To help you with the next nine months of chilly Northwest weather, let’s address the issue of staying warm. Other than stacking on the layers of clothing to match Mr. Claus himself, another option can be a small, convenient space heater.
A word of caution, though, comes with that toasty warmth. According to the U.S. Consumer Product Safety Commission, each year, space heaters cause more than 25,000 residential fires and send 6,000 people to the emergency room for treatment of burns. Together, these fires caused more than $1 billion in property damage.
What does this mean for insurance claims? Typical homeowner’s deductibles range from $500 to 10 percent of your coverage, which means paying out of pocket before your insurance company kicks in.
Filing a claim with your homeowners insurance also records a claim that could result in higher premiums in the future. Even worse, the insurance company could also deny your renewal.
How do you make sure that your space heater stays your wintery night friend instead of your foe? Follow these stay safe hints below:
•Give the heater some space — Placing a combustible object too close to a heater is the leading cause of space-heater fires. Allow at least 3 feet of open space on each side of the unit.
•Use wall plug-ins — To prevent a fire, never plug a high-wattage space heater into an extension cord or multi-outlet strip.
•Opt for quality — When shopping for a space heater, select a unit that has all the latest safety features and the Underwriter’s Laboratory (UL) label of approval.

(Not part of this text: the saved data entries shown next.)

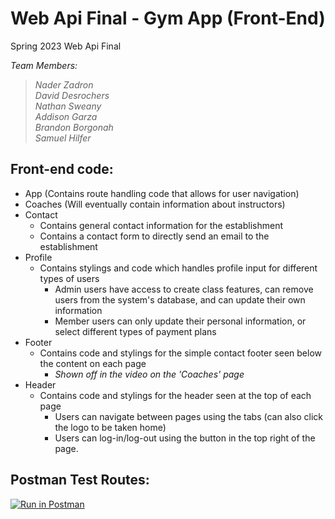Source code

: # Web Api Final - Gym App (Front-End)

Spring 2023 Web Api Final

_Team Members:_

> _Nader Zadron_<br>
>_David Desrochers_<br>
>_Nathan Sweany_<br>
>_Addison Garza_<br>
>_Brandon Borgonah_<br>
>_Samuel Hilfer_<br>



## Front-end code:
- App (Contains route handling code that allows for user navigation)
- Coaches (Will eventually contain information about instructors)
- Contact
    - Contains general contact information for the establishment
    - Contains a contact form to directly send an email to the establishment
- Profile
    - Contains stylings and code which handles profile input for different types of users
        - Admin users have access to create class features, can remove users from the system's database, and can update their own information
        - Member users can only update their personal information, or select different types of payment plans 
- Footer
    - Contains code and stylings for the simple contact footer seen below the content on each page 
        - _Shown off in the video on the 'Coaches' page_ 
- Header
    - Contains code and stylings for the header seen at the top of each page
        - Users can navigate between pages using the tabs (can also click the logo to be taken home)
        - Users can log-in/log-out using the button in the top right of the page.  


## Postman Test Routes:

[![Run in Postman](https://run.pstmn.io/button.svg)](https://app.getpostman.com/run-collection/22241646-c6ae8f9c-005f-4f22-9e56-00274f9995d4?action=collection%2Ffork&collection-url=entityId%3D22241646-c6ae8f9c-005f-4f22-9e56-00274f9995d4%26entityType%3Dcollection%26workspaceId%3D345d5336-45b0-4725-8e70-42642449c842)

Look for cool-to-the-touch housings and automatic-shutoff features that turn the unit off if it’s tipped over or overheating. Some units will automatically shut off if their infrared sensors detect a person or object that is too close to the heater panel — making them desirable choices for households with kids or pets.
•Never run a space heater in an unoccupied room — Always turn off a space heater when you leave the room and before going to bed, especially if young children or pets could come in contact with the device.
Unplug the unit as an extra precaution.
•Size matters — Before purchasing a space heater, check the label to see if it is the appropriate size for the area you want to heat.
•Keep electric heaters away from dampness — Operating units in wet areas such as bathrooms can cause electric shock. If you need additional heat in a damp location, purchase a heater specifically designed for this purpose.
•Safety first — Every room in which you plan to run a space heater should be outfitted with a smoke alarm.
If you’re operating a gas space heater, also opt for a carbon monoxide alarm.
Here in our Madison Park office, an entire wall is covered in windows so we will be using these tips to safely conserve energy and save money. Now shut that door, it’s chilly!